**Task to complete**. Reproduce the entries verbatim, beginning with their first line and ending with the line that contains "catalogue / barcode: US 352495", both included.

**Dataset records**.
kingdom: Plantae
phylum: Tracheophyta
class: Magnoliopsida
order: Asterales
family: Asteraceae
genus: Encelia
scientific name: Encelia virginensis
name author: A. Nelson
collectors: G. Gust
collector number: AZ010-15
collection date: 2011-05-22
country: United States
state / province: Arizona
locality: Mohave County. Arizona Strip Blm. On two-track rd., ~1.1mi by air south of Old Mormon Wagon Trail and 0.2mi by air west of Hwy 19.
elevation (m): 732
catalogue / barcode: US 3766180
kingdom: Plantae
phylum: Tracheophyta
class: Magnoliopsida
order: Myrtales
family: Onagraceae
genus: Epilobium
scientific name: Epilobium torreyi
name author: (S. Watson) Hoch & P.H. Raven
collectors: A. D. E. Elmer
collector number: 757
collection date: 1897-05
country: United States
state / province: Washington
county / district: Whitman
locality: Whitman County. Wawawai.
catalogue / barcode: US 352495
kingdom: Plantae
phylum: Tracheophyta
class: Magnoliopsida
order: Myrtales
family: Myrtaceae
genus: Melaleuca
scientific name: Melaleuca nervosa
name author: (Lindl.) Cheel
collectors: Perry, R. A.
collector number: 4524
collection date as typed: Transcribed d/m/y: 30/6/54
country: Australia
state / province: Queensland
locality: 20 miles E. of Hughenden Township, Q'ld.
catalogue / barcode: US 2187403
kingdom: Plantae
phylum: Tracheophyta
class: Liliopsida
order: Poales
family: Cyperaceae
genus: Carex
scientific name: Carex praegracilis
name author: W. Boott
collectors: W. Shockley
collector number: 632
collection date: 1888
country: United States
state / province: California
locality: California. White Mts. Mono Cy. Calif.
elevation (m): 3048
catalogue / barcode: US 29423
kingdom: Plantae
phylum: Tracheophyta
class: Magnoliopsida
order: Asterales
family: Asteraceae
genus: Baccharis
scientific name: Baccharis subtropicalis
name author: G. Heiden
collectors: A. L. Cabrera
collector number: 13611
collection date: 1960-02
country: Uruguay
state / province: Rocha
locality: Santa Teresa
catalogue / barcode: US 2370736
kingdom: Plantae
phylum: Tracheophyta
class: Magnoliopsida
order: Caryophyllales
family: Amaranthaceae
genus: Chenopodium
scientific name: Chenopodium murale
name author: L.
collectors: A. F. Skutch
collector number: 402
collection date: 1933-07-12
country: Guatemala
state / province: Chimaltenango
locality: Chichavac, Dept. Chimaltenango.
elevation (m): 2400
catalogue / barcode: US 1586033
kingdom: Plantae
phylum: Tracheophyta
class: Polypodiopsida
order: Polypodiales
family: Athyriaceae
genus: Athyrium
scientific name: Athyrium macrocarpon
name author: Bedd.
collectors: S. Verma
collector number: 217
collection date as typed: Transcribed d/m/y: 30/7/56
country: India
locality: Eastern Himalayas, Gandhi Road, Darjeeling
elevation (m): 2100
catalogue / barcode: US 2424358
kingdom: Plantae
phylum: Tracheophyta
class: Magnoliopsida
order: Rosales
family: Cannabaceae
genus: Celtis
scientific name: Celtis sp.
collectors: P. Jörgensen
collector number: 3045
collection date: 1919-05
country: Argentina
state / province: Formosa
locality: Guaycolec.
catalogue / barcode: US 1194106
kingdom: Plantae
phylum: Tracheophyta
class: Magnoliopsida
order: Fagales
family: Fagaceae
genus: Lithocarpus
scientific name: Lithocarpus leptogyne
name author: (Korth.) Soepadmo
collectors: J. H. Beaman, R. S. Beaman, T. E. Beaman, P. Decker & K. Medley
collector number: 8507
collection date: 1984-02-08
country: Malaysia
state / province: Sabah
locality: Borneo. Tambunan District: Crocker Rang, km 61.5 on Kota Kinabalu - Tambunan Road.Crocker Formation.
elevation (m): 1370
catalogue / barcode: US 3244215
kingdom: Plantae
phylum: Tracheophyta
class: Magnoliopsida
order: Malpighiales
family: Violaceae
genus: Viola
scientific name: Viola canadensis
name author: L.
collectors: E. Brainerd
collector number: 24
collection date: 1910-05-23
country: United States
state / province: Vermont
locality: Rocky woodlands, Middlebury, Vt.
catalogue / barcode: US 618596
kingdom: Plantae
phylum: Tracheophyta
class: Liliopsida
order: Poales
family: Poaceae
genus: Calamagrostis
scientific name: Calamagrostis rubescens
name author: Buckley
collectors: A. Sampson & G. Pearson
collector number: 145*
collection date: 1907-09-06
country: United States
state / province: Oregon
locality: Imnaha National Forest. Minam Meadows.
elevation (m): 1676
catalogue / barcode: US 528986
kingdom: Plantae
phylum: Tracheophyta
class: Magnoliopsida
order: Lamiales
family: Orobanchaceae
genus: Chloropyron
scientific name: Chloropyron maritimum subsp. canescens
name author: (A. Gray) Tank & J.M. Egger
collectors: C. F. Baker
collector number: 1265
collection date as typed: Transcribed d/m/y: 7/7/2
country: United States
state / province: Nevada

**Written solution**.
kingdom: Plantae
phylum: Tracheophyta
class: Magnoliopsida
order: Asterales
family: Asteraceae
genus: Encelia
scientific name: Encelia virginensis
name author: A. Nelson
collectors: G. Gust
collector number: AZ010-15
collection date: 2011-05-22
country: United States
state / province: Arizona
locality: Mohave County. Arizona Strip Blm. On two-track rd., ~1.1mi by air south of Old Mormon Wagon Trail and 0.2mi by air west of Hwy 19.
elevation (m): 732
catalogue / barcode: US 3766180
kingdom: Plantae
phylum: Tracheophyta
class: Magnoliopsida
order: Myrtales
family: Onagraceae
genus: Epilobium
scientific name: Epilobium torreyi
name author: (S. Watson) Hoch & P.H. Raven
collectors: A. D. E. Elmer
collector number: 757
collection date: 1897-05
country: United States
state / province: Washington
county / district: Whitman
locality: Whitman County. Wawawai.
catalogue / barcode: US 352495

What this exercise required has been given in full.